→ **Data section**:
━━━━━━

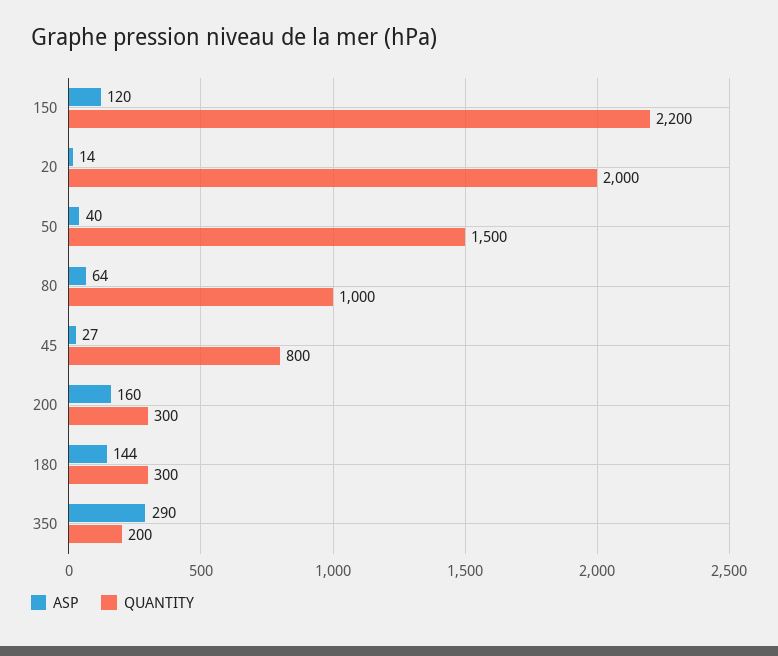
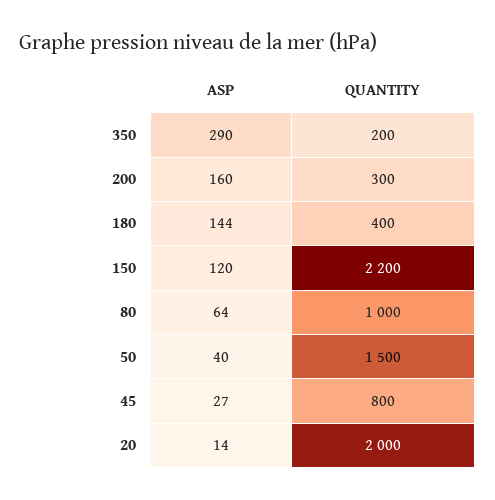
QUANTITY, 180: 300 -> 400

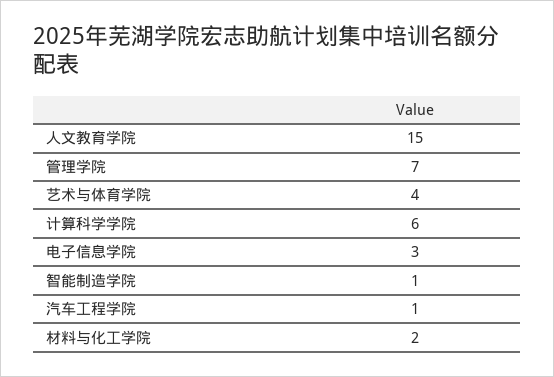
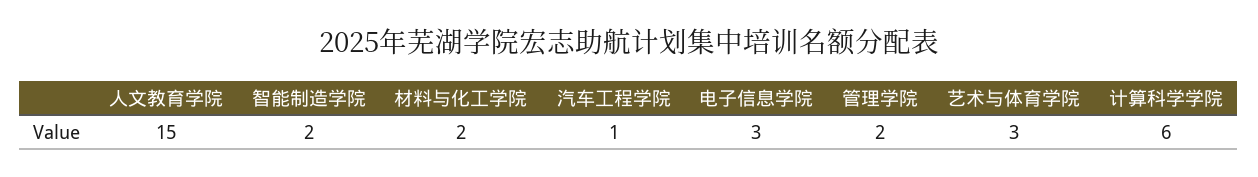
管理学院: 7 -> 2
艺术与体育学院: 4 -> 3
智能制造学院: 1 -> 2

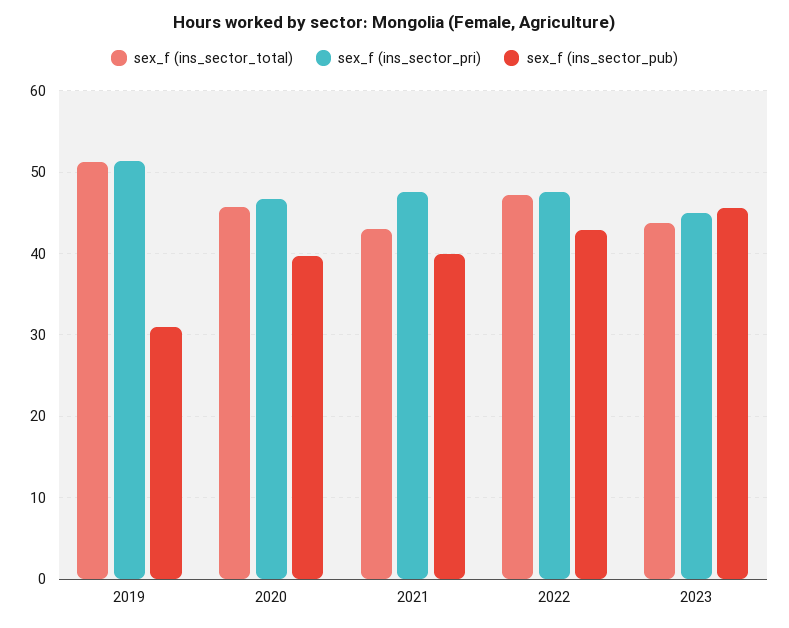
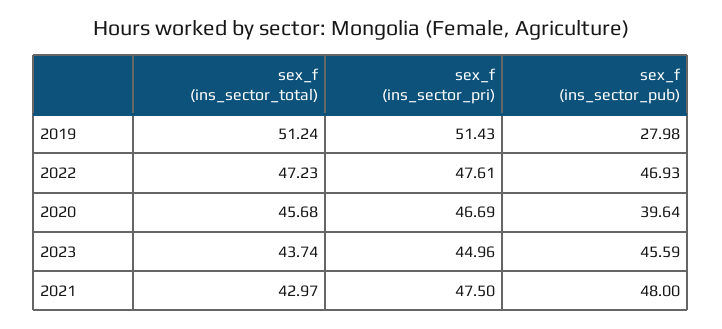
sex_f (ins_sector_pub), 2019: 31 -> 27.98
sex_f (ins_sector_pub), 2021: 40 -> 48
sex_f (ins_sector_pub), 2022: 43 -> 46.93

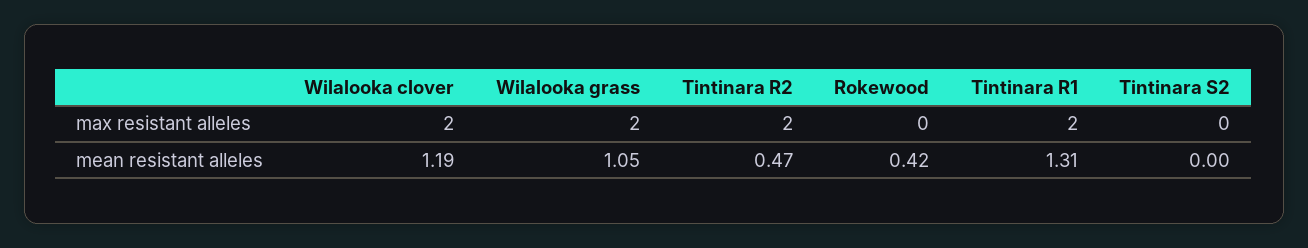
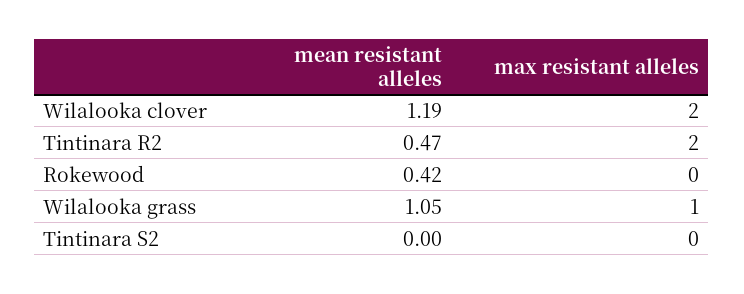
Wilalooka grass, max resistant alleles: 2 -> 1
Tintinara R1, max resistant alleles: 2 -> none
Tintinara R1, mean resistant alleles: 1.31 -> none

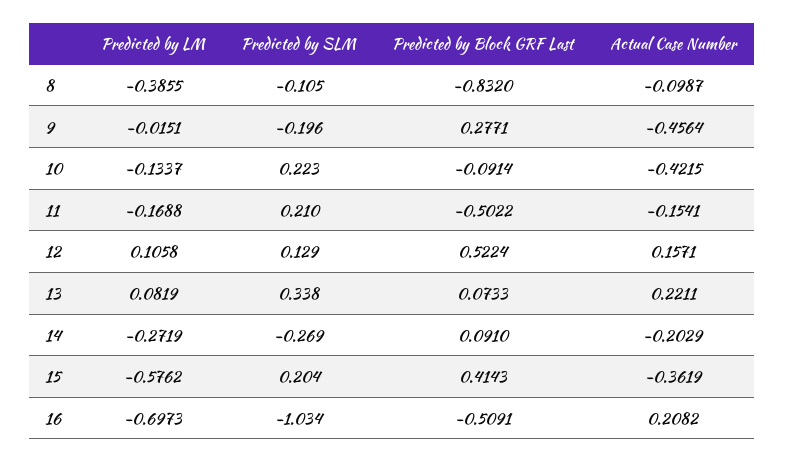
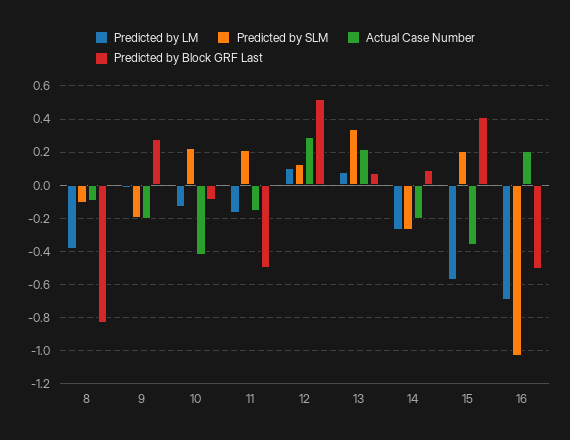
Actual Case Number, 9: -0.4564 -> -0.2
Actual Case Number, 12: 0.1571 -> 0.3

━━━━━━

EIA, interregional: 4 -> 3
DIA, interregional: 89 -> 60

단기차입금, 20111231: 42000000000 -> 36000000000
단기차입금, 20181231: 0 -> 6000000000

━━━━━━

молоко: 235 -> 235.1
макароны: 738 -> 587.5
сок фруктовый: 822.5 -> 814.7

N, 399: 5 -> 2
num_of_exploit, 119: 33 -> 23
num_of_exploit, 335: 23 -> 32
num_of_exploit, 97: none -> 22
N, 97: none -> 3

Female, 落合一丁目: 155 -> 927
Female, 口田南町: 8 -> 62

━━━━━━

→ **Aim of the exercise**: The answer is the lines above from the one with "QUANTITY, 180: 300 -> 400" to the one with "Wilalooka grass, max", set down exactly, with no pictures.

→ **Worked solution**:
QUANTITY, 180: 300 -> 400

管理学院: 7 -> 2
艺术与体育学院: 4 -> 3
智能制造学院: 1 -> 2

sex_f (ins_sector_pub), 2019: 31 -> 27.98
sex_f (ins_sector_pub), 2021: 40 -> 48
sex_f (ins_sector_pub), 2022: 43 -> 46.93

Wilalooka grass, max resistant alleles: 2 -> 1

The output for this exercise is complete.